Start of TASK DATA

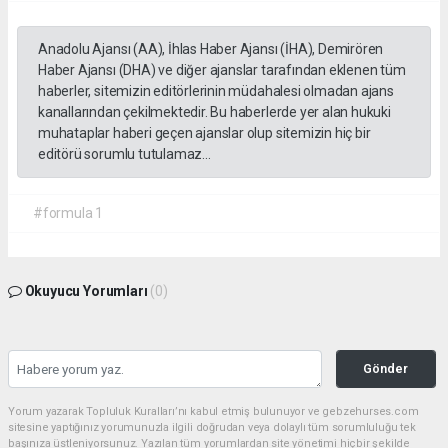
Anadolu Ajansı (AA), İhlas Haber Ajansı (İHA), Demirören
Haber Ajansı (DHA) ve diğer ajanslar tarafından eklenen tüm
haberler, sitemizin editörlerinin müdahalesi olmadan ajans
kanallarından çekilmektedir. Bu haberlerde yer alan hukuki
muhataplar haberi geçen ajanslar olup sitemizin hiç bir
editörü sorumlu tutulamaz...
#formula 1
Okuyucu Yorumları
(0)
Gönder
Yorum yazarak Topluluk Kuralları’nı kabul etmiş bulunuyor ve gebzehurses.com
sitesine yaptığınız yorumunuzla ilgili doğrudan veya dolaylı tüm sorumluluğu tek
başınıza üstleniyorsunuz. Yazılan tüm yorumlardan site yönetimi hiçbir şekilde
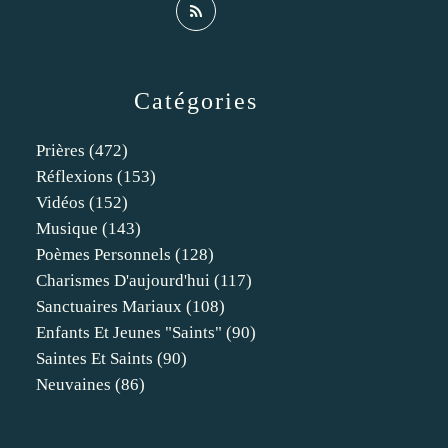
Catégories
Prières
(472)
Réflexions
(153)
Vidéos
(152)
Musique
(143)
Poèmes Personnels
(128)
Charismes D'aujourd'hui
(117)
Sanctuaires Mariaux
(108)
Enfants Et Jeunes "saints"
(90)
Saintes Et Saints
(90)
Neuvaines
(86)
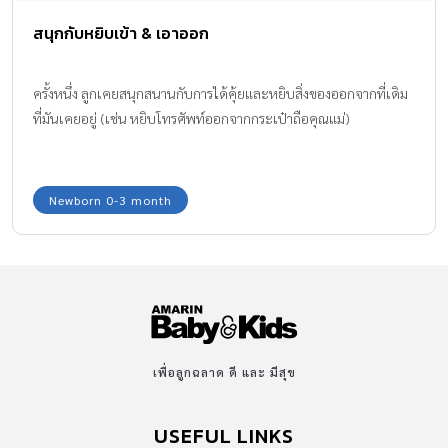
สนุกกับหยิบเข้า & เอาออก
ครั้งหนึ่ง ลูกเคยสนุกสนานกับการได้คุ้ยและหยิบสิ่งของออกจากที่เดิม
ที่มันเคยอยู่ (เช่น หยิบโทรศัพท์ออกจากกระเป๋าถือคุณแม่)
Newborn 0-3 month
เพื่อลูกฉลาด ดี และ มีสุข
USEFUL LINKS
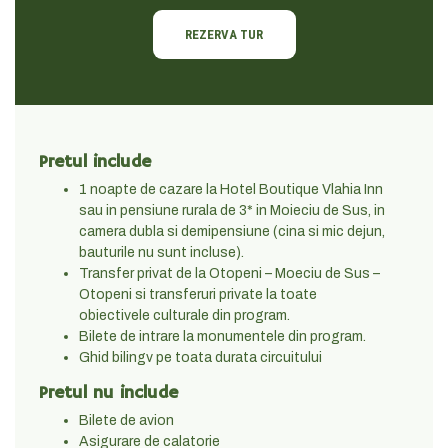
REZERVA TUR
Pretul include
1 noapte de cazare la Hotel Boutique Vlahia Inn
sau in pensiune rurala de 3* in Moieciu de Sus, in
camera dubla si demipensiune (cina si mic dejun,
bauturile nu sunt incluse).
Transfer privat de la Otopeni – Moeciu de Sus –
Otopeni si transferuri private la toate
obiectivele culturale din program.
Bilete de intrare la monumentele din program.
Ghid bilingv pe toata durata circuitului
Pretul nu include
Bilete de avion
Asigurare de calatorie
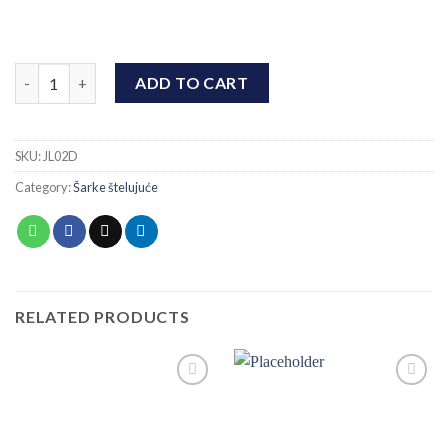
Šarka štelujuća M24 quantity
ADD TO CART
SKU:
JL02D
Category:
Šarke štelujuće
RELATED PRODUCTS
Add to
Add to
wishlist
wishlist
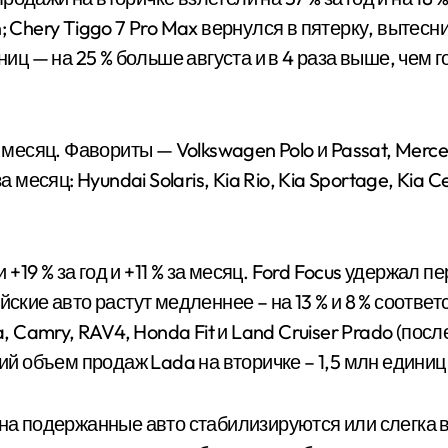
lion; Chery Tiggo 7 Pro Max вернулся в пятерку, выт
иниц — на 25 % больше августа и в 4 раза выше, чем
 месяц. Фавориты — Volkswagen Polo и Passat, Merce
а месяц: Hyundai Solaris, Kia Rio, Kia Sportage, Kia
9 % за год и +11 % за месяц. Ford Focus удержал пер
йские авто растут медленнее – на 13 % и 8 % соответ
, Camry, RAV4, Honda Fit и Land Cruiser Prado (посл
ий объем продаж Lada на вторичке – 1,5 млн единиц 
 на подержанные авто стабилизируются или слегка 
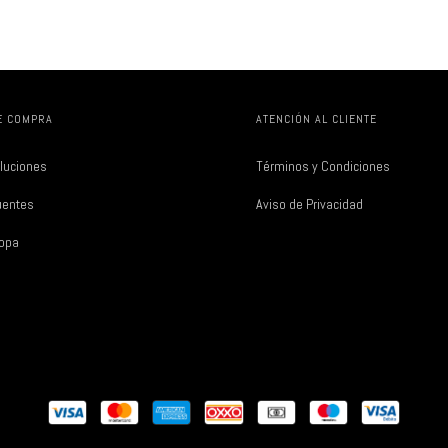
E COMPRA
ATENCIÓN AL CLIENTE
luciones
Términos y Condiciones
uentes
Aviso de Privacidad
Ropa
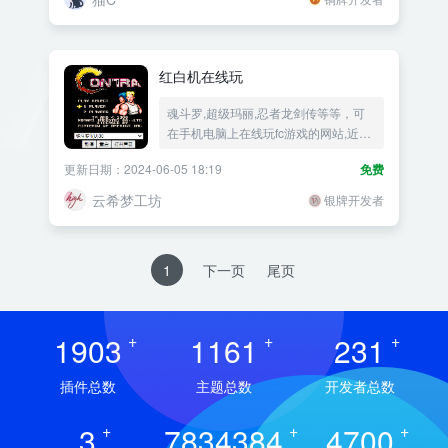
红白机在线玩
魂斗罗,超级玛丽,忍者龙剑传等等，可
在手机电脑上在线玩fc游戏的网站,近乎
完美的还原任天堂FC/NES原版ROM游
更新日期：2024-06-05 18:19
免费
戏的视频和声音。
云希梦工坊
银牌开发者
1
下一页
尾页
1903
+
1161
+
231
+
插件总数
主题总数
开发者总数
3
+
7834384
+
4700
+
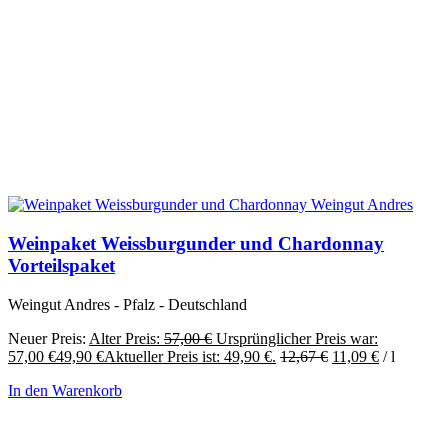
Weinpaket Weissburgunder und Chardonnay
Vorteilspaket
Weingut Andres - Pfalz - Deutschland
Neuer Preis:
Alter Preis:
57,00
€
Ursprünglicher Preis war:
57,00 €
49,90
€
Aktueller Preis ist: 49,90 €.
12,67
€
11,09
€
/
l
In den Warenkorb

End of TASK DATA

The answer should be an exact copy of the lines from the one containing "Aktueller Preis ist: 49,90 €." through the last line of the entries, both included.

RESULT -
Aktueller Preis ist: 49,90 €.
12,67
€
11,09
€
/
l
In den Warenkorb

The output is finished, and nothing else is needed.